> **WORK ITEM**
Copy out the data exactly, leaving the pictures behind.

-- SUPPLIED DATA follows --

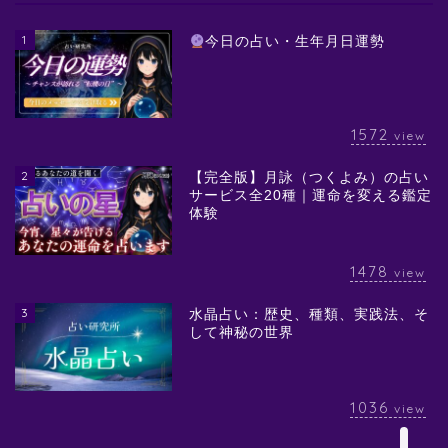
1
今日の占い・生年月日運勢
1572
view
2
【完全版】月詠（つくよみ）の占い
サービス全20種｜運命を変える鑑定
体験
1478
view
3
水晶占い：歴史、種類、実践法、そ
して神秘の世界
1036
view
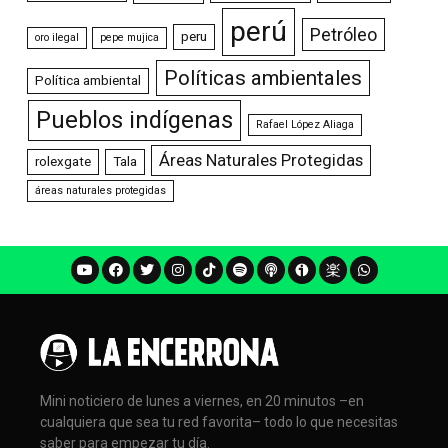
perú
Petróleo
peru
oro ilegal
pepe mujica
Políticas ambientales
Política ambiental
Pueblos indígenas
Rafael López Aliaga
Áreas Naturales Protegidas
rolexgate
Tala
áreas naturales protegidas
Mini noticiero de lunes a viernes, en 20 minutos –en
cualquiera que sea tu red favorita– todo lo que necesitas
saber para empezar tu día.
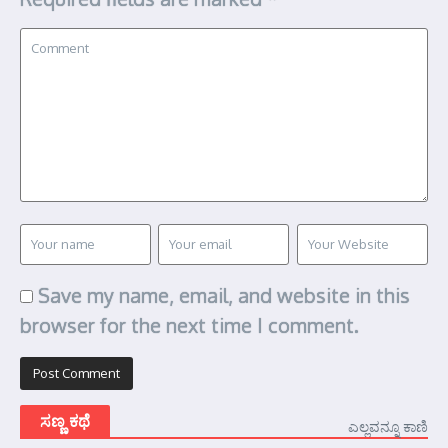
Save my name, email, and website in this
browser for the next time I comment.
ಸಣ್ಣ ಕಥೆ
ಎಲ್ಲವನ್ನೂ ಕಾಣಿ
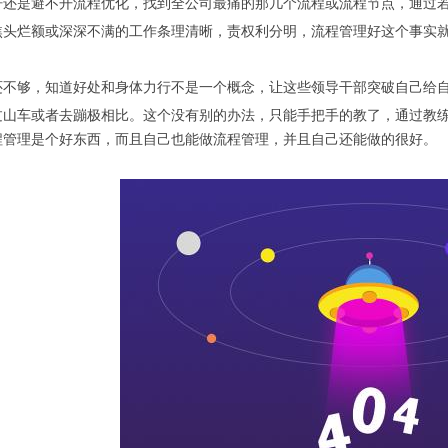
杆还是避不开流程优化，找到全公司最痛的那几个流程或流程节点，通过
焦头烂额或深深不满的工作条理清晰，责权利分明，流程管理好这个事实
还不够，知道好处和身体力行不是一个概念，让这些领导干部突破自己给
过山车或者去蹦极相比。
这个没有别的办法，只能手把手的教了，通过教
程管理是个好东西，而且自己也能做流程管理，并且自己还能做的很好。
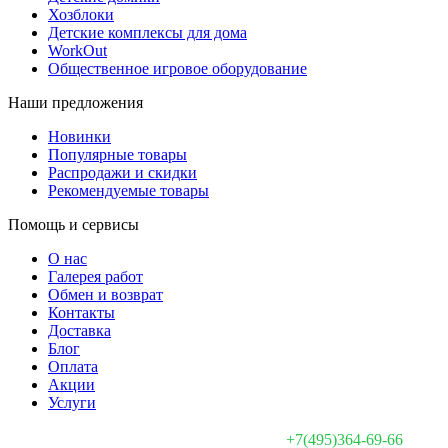
Хозблоки
Детские комплексы для дома
WorkOut
Общественное игровое оборудование
Наши предложения
Новинки
Популярные товары
Распродажи и скидки
Рекомендуемые товары
Помощь и сервисы
О нас
Галерея работ
Обмен и возврат
Контакты
Доставка
Блог
Оплата
Акции
Услуги
+7(495)364-69-66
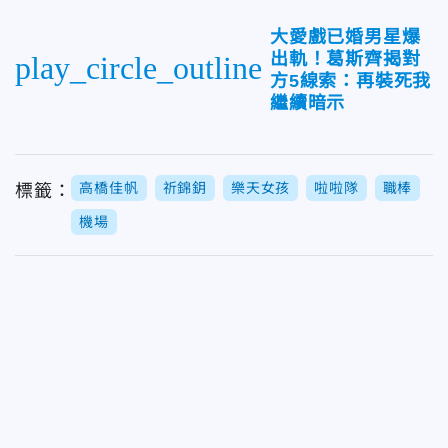
大愛戲已婚男星爆
出軌！葛斯齊揭對
play_circle_outline
方5線索：再裝死我
繼續暗示
高橋佳帆
祈錦鈅
樂天女孩
啦啦隊
職棒
標籤：
機場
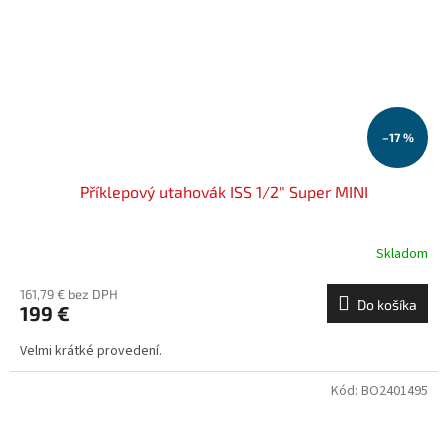
–17 %
Příklepový utahovák ISS 1/2" Super MINI
Skladom
161,79 € bez DPH
Do košíka
199 €
Velmi krátké provedení.
Kód:
BO2401495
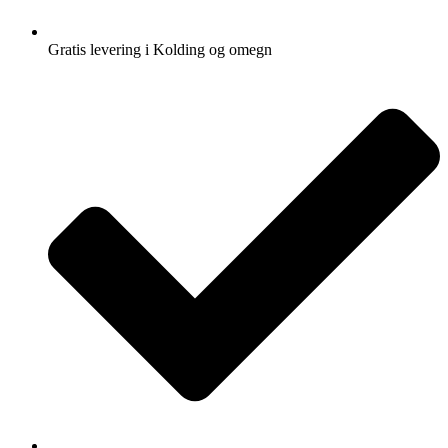
Gratis levering i Kolding og omegn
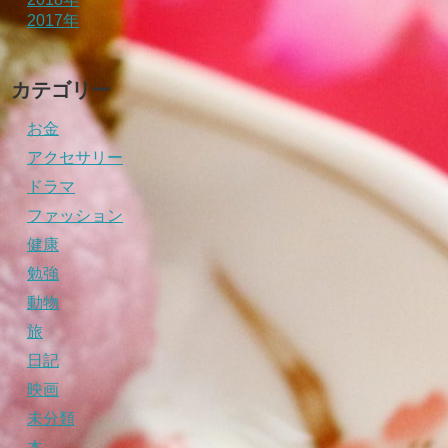
2017年
カテゴリー
お金
アクセサリー
ドラマ
ファッション
健康
勉強
動物
旅
日記
映画
未分類
本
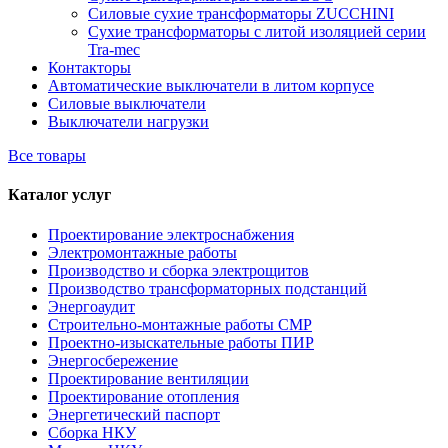
Силовые сухие трансформаторы ZUCCHINI
Сухие трансформаторы с литой изоляцией серии
Tra-mec
Контакторы
Автоматические выключатели в литом корпусе
Силовые выключатели
Выключатели нагрузки
Все товары
Каталог услуг
Проектирование электроснабжения
Электромонтажные работы
Производство и сборка электрощитов
Производство трансформаторных подстанций
Энергоаудит
Строительно-монтажные работы СМР
Проектно-изыскательные работы ПИР
Энергосбережение
Проектирование вентиляции
Проектирование отопления
Энергетический паспорт
Сборка НКУ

-- SUPPLIED DATA concluded --

> **RESULT**
1
今日の占い・生年月日運勢
1572
view
2
【完全版】月詠（つくよみ）の占い
サービス全20種｜運命を変える鑑定
体験
1478
view
3
水晶占い：歴史、種類、実践法、そ
して神秘の世界
1036
view
perú
Petróleo
peru
oro ilegal
pepe mujica
Políticas ambientales
Política ambiental
Pueblos indígenas
Rafael López Aliaga
Áreas Naturales Protegidas
rolexgate
Tala
áreas naturales protegidas
Mini noticiero de lunes a viernes, en 20 minutos –en
cualquiera que sea tu red favorita– todo lo que necesitas
saber para empezar tu día.
Save my name, email, and website in this
browser for the next time I comment.
ಸಣ್ಣ ಕಥೆ
ಎಲ್ಲವನ್ನೂ ಕಾಣಿ
杆还是避不开流程优化，找到全公司最痛的那几个流程或流程节点，通过
焦头烂额或深深不满的工作条理清晰，责权利分明，流程管理好这个事实
还不够，知道好处和身体力行不是一个概念，让这些领导干部突破自己给
过山车或者去蹦极相比。
这个没有别的办法，只能手把手的教了，通过教
程管理是个好东西，而且自己也能做流程管理，并且自己还能做的很好。
Хозблоки
Детские комплексы для дома
WorkOut
Общественное игровое оборудование
Наши предложения
Новинки
Популярные товары
Распродажи и скидки
Рекомендуемые товары
Помощь и сервисы
О нас
Галерея работ
Обмен и возврат
Контакты
Доставка
Блог
Оплата
Акции
Услуги
+7(495)364-69-66
大愛戲已婚男星爆
出軌！葛斯齊揭對
play_circle_outline
方5線索：再裝死我
繼續暗示
高橋佳帆
祈錦鈅
樂天女孩
啦啦隊
職棒
標籤：
機場
–17 %
Příklepový utahovák ISS 1/2" Super MINI
Skladom
161,79 € bez DPH
Do košíka
199 €
Velmi krátké provedení.
Kód:
BO2401495
Gratis levering i Kolding og omegn
2017年
カテゴリー
お金
アクセサリー
ドラマ
ファッション
健康
勉強
動物
旅
日記
映画
未分類
本
Силовые сухие трансформаторы ZUCCHINI
Сухие трансформаторы с литой изоляцией серии
Tra-mec
Контакторы
Автоматические выключатели в литом корпусе
Силовые выключатели
Выключатели нагрузки
Все товары
Каталог услуг
Проектирование электроснабжения
Электромонтажные работы
Производство и сборка электрощитов
Производство трансформаторных подстанций
Энергоаудит
Строительно-монтажные работы СМР
Проектно-изыскательные работы ПИР
Энергосбережение
Проектирование вентиляции
Проектирование отопления
Энергетический паспорт
Сборка НКУ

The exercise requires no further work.